Take some high value treats or a toy your dog loves with you. If you can keep this toy ONLY for walks from now on this will help a great deal. 'Tune' him into it with some very short, exciting games that finish before he wants to stop, and you always get to keep the toy at the end of the game.



Don't take the long line off until you are successful on a regular basis. Some dogs may never be able to be let off lead, but the vast majority will be fine.

Take your dog's (short) lead off. Then walk in the opposite direction a short way. If properly prepared at home your dog should stay quite close to you, or he may decide to scamper off, but as you are in a safe area, don't panic. Don't chase him either. Or call, unless you think he really will come back, callling fruitlessly encourages him to stay away as he knows you are still with him. Run further away, or make sounds as if you are. Sit down, lie down. Make noises as if you've just found the most wonderful thing in the world, and his natural curiosity should bring him to you.

Don't try to catch him. Go away again. He'll think this is a wonderful new game and follow. If he comes close enough, give him a treat and tell him to go away, ideally before he's gone, but while he's going will do nearly as well. Repeat this a few times, making sure to send him away again each time, and then begin calling him back to you - when he is already on his way to start with. After a while you may find it difficult to get your dog to leave you (possibly unbelievable, but true).



Now is the time to make contact, a pat on the head, flap his ears, if you can, stroke his collar, or even grasp it briefly if you can. Send him away again. Your eventual aim is to be able to call him to you and put his lead on. Once you've done that, walk a few steps, take the lead off, and send him away. This will stop any silliness where the dog sees the lead come out and knows it means the end of the walk and won't come to you.

While you're walking, occasionally hide behind a tree. Your dog will wonder where you are.
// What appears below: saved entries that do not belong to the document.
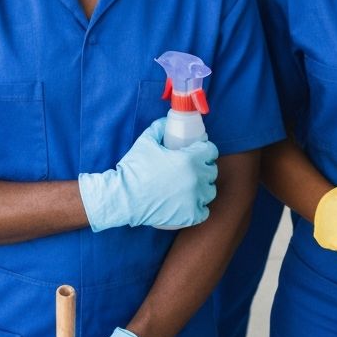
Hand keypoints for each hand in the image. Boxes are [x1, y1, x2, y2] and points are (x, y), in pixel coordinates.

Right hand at [78, 118, 217, 230]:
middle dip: (203, 167)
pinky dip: (199, 207)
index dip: (204, 149)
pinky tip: (189, 203)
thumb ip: (159, 127)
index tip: (198, 151)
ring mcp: (195, 199)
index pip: (211, 151)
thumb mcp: (145, 141)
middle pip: (212, 171)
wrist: (124, 197)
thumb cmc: (135, 169)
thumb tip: (166, 121)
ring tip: (190, 186)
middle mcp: (196, 179)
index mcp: (189, 159)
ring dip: (203, 187)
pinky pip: (204, 211)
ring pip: (210, 191)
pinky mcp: (190, 216)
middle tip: (191, 168)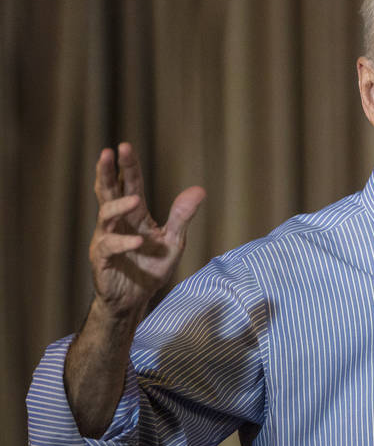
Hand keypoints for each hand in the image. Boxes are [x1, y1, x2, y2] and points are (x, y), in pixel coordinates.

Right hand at [89, 142, 204, 318]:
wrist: (137, 299)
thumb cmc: (152, 267)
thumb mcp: (174, 240)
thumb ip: (182, 216)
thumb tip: (199, 189)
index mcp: (134, 214)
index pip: (130, 184)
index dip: (127, 166)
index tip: (124, 146)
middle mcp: (117, 222)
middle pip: (108, 191)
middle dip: (107, 172)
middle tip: (108, 152)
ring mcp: (107, 239)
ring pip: (105, 215)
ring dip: (119, 206)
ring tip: (136, 200)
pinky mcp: (102, 259)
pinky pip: (109, 246)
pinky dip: (123, 242)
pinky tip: (138, 241)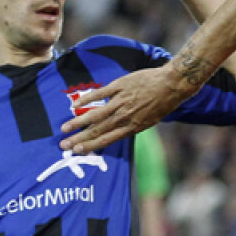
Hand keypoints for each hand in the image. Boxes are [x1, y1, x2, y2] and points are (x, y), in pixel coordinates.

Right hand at [59, 66, 194, 153]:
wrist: (172, 84)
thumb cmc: (163, 103)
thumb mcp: (150, 120)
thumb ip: (132, 125)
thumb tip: (118, 129)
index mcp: (132, 127)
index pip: (107, 139)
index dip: (91, 146)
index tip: (77, 151)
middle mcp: (124, 117)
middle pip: (97, 130)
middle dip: (79, 139)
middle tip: (63, 145)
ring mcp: (121, 102)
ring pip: (95, 114)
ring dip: (78, 122)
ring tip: (64, 129)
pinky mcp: (119, 87)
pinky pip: (99, 94)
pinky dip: (86, 99)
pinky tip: (75, 104)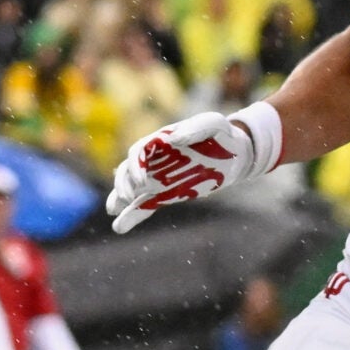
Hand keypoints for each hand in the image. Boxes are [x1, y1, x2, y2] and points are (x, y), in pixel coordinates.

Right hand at [106, 109, 277, 231]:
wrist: (236, 154)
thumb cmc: (224, 135)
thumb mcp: (214, 123)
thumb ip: (195, 127)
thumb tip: (174, 138)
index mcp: (161, 141)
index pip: (138, 152)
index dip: (135, 165)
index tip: (141, 180)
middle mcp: (155, 159)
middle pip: (128, 170)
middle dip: (123, 183)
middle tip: (127, 197)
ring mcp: (160, 178)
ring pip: (132, 189)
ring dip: (119, 199)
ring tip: (113, 212)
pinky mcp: (168, 193)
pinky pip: (146, 205)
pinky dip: (132, 215)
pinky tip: (119, 227)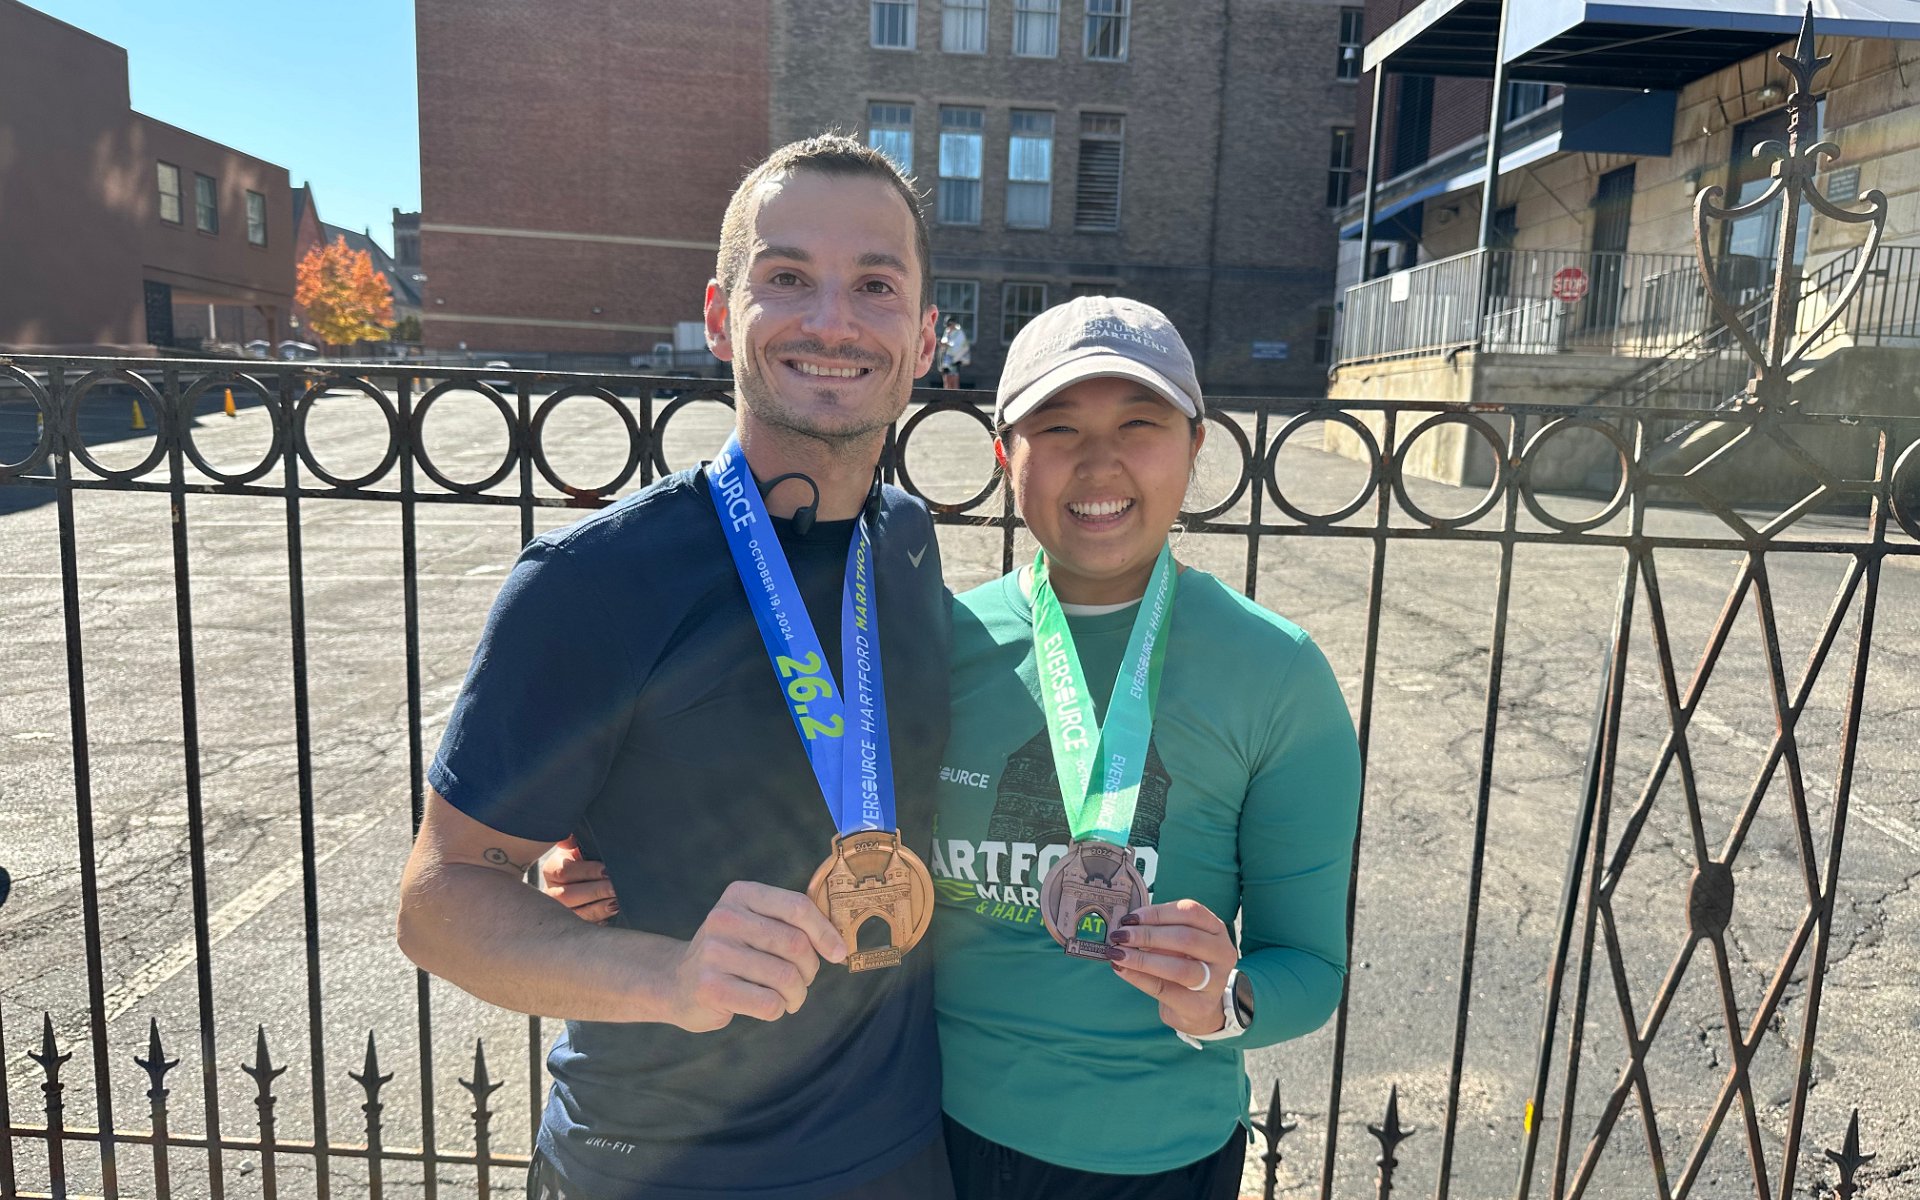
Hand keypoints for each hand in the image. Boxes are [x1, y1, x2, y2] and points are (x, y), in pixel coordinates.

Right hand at [537, 838, 618, 922]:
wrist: (589, 877)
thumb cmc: (587, 858)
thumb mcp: (580, 846)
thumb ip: (573, 840)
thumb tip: (568, 840)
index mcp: (552, 870)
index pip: (565, 871)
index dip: (587, 871)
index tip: (607, 870)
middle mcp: (551, 892)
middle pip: (566, 896)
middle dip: (594, 892)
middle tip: (615, 888)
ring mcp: (560, 912)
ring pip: (574, 915)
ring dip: (598, 909)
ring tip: (617, 903)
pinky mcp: (572, 926)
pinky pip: (583, 928)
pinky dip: (598, 922)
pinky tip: (611, 917)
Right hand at [667, 880, 848, 1032]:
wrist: (677, 982)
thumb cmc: (733, 954)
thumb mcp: (755, 925)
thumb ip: (792, 924)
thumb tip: (840, 943)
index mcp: (741, 894)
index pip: (797, 907)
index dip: (825, 932)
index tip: (839, 953)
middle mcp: (724, 918)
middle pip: (795, 945)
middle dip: (810, 970)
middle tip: (803, 980)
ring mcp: (714, 953)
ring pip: (786, 978)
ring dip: (796, 994)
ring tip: (787, 997)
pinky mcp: (710, 987)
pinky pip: (769, 1004)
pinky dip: (778, 1010)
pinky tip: (767, 1006)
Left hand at [1107, 898, 1237, 1036]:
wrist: (1197, 1008)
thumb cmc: (1183, 964)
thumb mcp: (1177, 943)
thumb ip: (1158, 930)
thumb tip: (1125, 925)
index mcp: (1216, 930)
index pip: (1191, 912)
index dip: (1158, 913)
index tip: (1130, 918)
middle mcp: (1222, 953)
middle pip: (1186, 938)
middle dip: (1148, 935)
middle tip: (1119, 935)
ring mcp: (1215, 982)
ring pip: (1179, 968)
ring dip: (1142, 959)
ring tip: (1117, 953)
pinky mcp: (1198, 1006)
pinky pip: (1165, 990)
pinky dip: (1139, 978)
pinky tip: (1121, 970)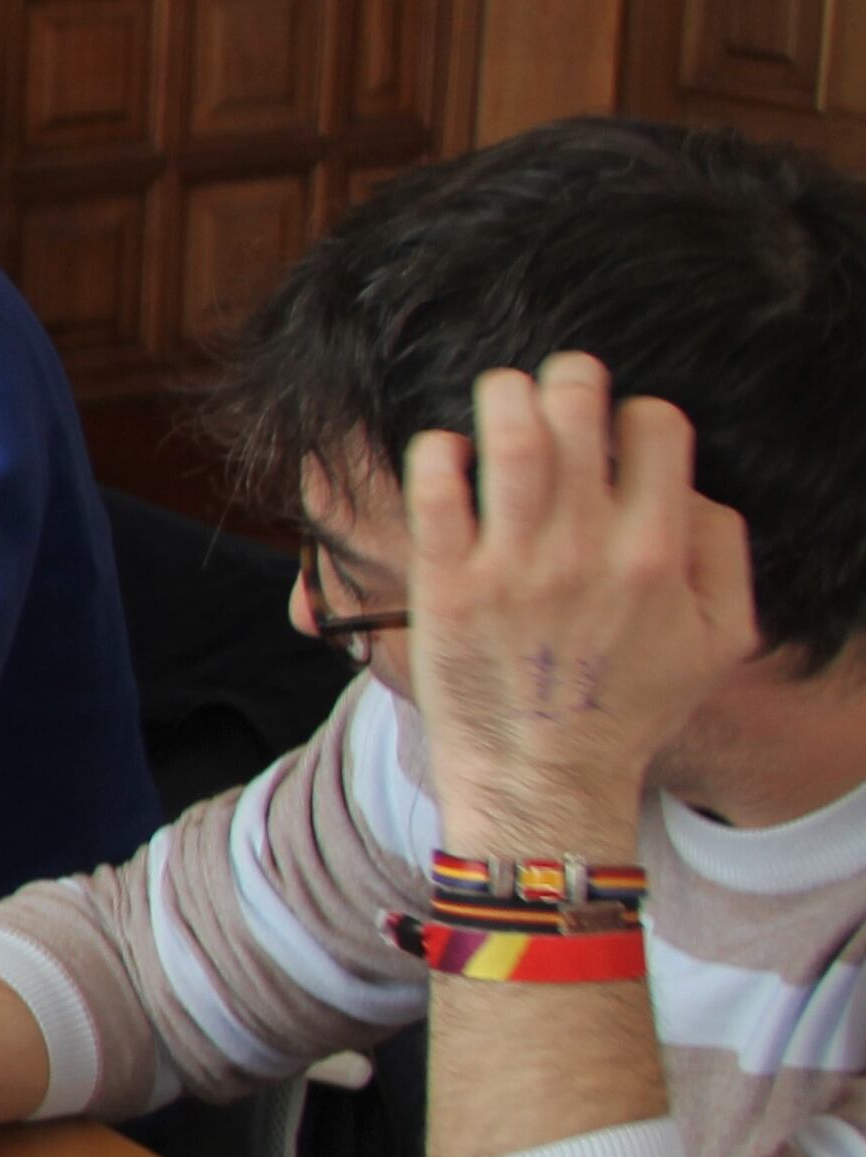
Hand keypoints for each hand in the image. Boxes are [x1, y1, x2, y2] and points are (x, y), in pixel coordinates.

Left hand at [401, 354, 759, 853]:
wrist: (544, 778)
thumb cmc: (629, 706)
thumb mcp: (720, 636)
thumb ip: (723, 550)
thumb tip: (692, 483)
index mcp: (656, 554)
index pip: (655, 428)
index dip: (635, 413)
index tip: (615, 433)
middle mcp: (586, 551)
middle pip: (577, 413)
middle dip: (566, 377)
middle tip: (554, 384)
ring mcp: (512, 565)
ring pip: (507, 435)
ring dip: (503, 395)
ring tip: (502, 397)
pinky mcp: (448, 584)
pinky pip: (433, 487)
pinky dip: (439, 450)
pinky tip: (449, 454)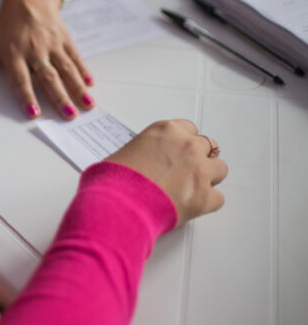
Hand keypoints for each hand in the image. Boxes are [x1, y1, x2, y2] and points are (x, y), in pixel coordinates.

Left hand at [0, 0, 93, 119]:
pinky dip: (84, 71)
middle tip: (69, 115)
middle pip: (48, 77)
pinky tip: (90, 85)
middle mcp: (34, 49)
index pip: (20, 79)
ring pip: (66, 69)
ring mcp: (52, 44)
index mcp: (13, 53)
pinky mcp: (65, 39)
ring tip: (88, 105)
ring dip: (77, 88)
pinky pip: (76, 57)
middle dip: (59, 97)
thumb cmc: (6, 24)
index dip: (27, 97)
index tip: (34, 114)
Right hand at [109, 119, 227, 226]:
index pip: (188, 129)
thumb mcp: (126, 151)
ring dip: (208, 178)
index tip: (178, 153)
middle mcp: (187, 146)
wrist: (117, 203)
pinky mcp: (205, 197)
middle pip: (208, 147)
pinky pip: (218, 198)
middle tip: (184, 172)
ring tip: (189, 189)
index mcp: (166, 131)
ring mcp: (199, 171)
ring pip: (220, 169)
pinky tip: (190, 205)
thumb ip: (145, 150)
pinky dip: (206, 203)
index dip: (183, 144)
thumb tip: (146, 161)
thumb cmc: (114, 178)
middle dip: (198, 158)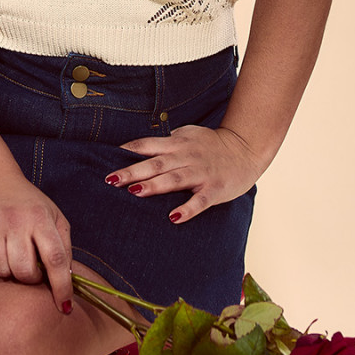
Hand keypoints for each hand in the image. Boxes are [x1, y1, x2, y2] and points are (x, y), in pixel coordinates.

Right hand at [0, 178, 73, 312]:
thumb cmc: (29, 204)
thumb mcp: (54, 216)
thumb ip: (64, 246)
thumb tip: (67, 280)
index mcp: (41, 218)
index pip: (56, 259)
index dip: (62, 286)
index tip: (64, 306)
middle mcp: (17, 220)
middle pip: (24, 272)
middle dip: (29, 279)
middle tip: (30, 269)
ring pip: (2, 272)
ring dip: (8, 272)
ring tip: (11, 256)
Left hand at [106, 126, 263, 222]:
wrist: (246, 149)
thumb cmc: (211, 145)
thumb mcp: (187, 136)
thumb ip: (165, 142)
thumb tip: (137, 147)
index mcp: (177, 143)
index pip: (148, 145)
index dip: (129, 150)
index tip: (108, 158)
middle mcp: (187, 156)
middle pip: (156, 163)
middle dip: (133, 171)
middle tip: (111, 179)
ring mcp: (201, 173)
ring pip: (174, 179)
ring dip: (154, 185)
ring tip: (135, 192)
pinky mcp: (215, 189)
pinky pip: (200, 200)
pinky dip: (188, 209)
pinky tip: (174, 218)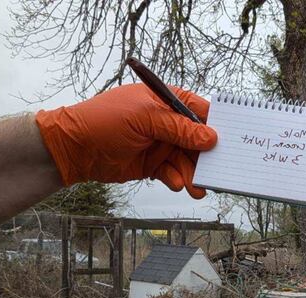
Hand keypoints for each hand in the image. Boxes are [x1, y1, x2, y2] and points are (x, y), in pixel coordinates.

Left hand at [35, 83, 217, 197]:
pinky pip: (173, 173)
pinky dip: (177, 179)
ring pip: (187, 160)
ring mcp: (160, 144)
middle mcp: (167, 123)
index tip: (231, 141)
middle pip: (198, 140)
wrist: (74, 148)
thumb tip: (211, 137)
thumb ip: (179, 129)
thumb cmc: (104, 121)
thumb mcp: (145, 119)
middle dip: (207, 157)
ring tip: (197, 188)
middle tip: (217, 173)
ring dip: (193, 174)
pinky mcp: (152, 165)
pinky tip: (175, 184)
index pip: (201, 110)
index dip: (217, 125)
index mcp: (166, 101)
Give them a few seconds, and call them (you don't want them thinking you've gone home and trying to run off home by themselves so don't leave it too long). Try to vary your route, or suddenly turn and go back the way you came, without telling your dog. Give him a chance to realise you've changed direction (without obviously waiting for him) and he will learn to watch where you are going, rather than going his own sweet way.

If you leave the area by the same gate, or always end up at your car, do the same thing there if it's safe to do so – call the dog, send him away, call, send away, on lead, off lead, send away. If there is a distraction your dog will not leave, try to call before he gets there, or even before he's made one pawstep in that direction. Keep your eye out, and sometimes you can call before he even spots it. If you have to put him on a lead to walk him past the distraction, he should be quite happy with this by now because he will know there is off-lead time coming again.

And Finally

Hopefully by now you will have a dog you can trust to let off the lead. Be realistic - for some dogs there are distractions simply too great for them to ignore in favour of you alone. This is where your toy comes in, or you may just have to accept that you need to keep your dog on a lead for a time. As your dog grows older, or gets more used to coming back it might be that one day the conditioning to return to you will override any impulse of his own, so keep up the work. Once he's learnt this, he should have a solid, reliable recall. But there's no harm in recalling him for no particular reason during walks all through his life.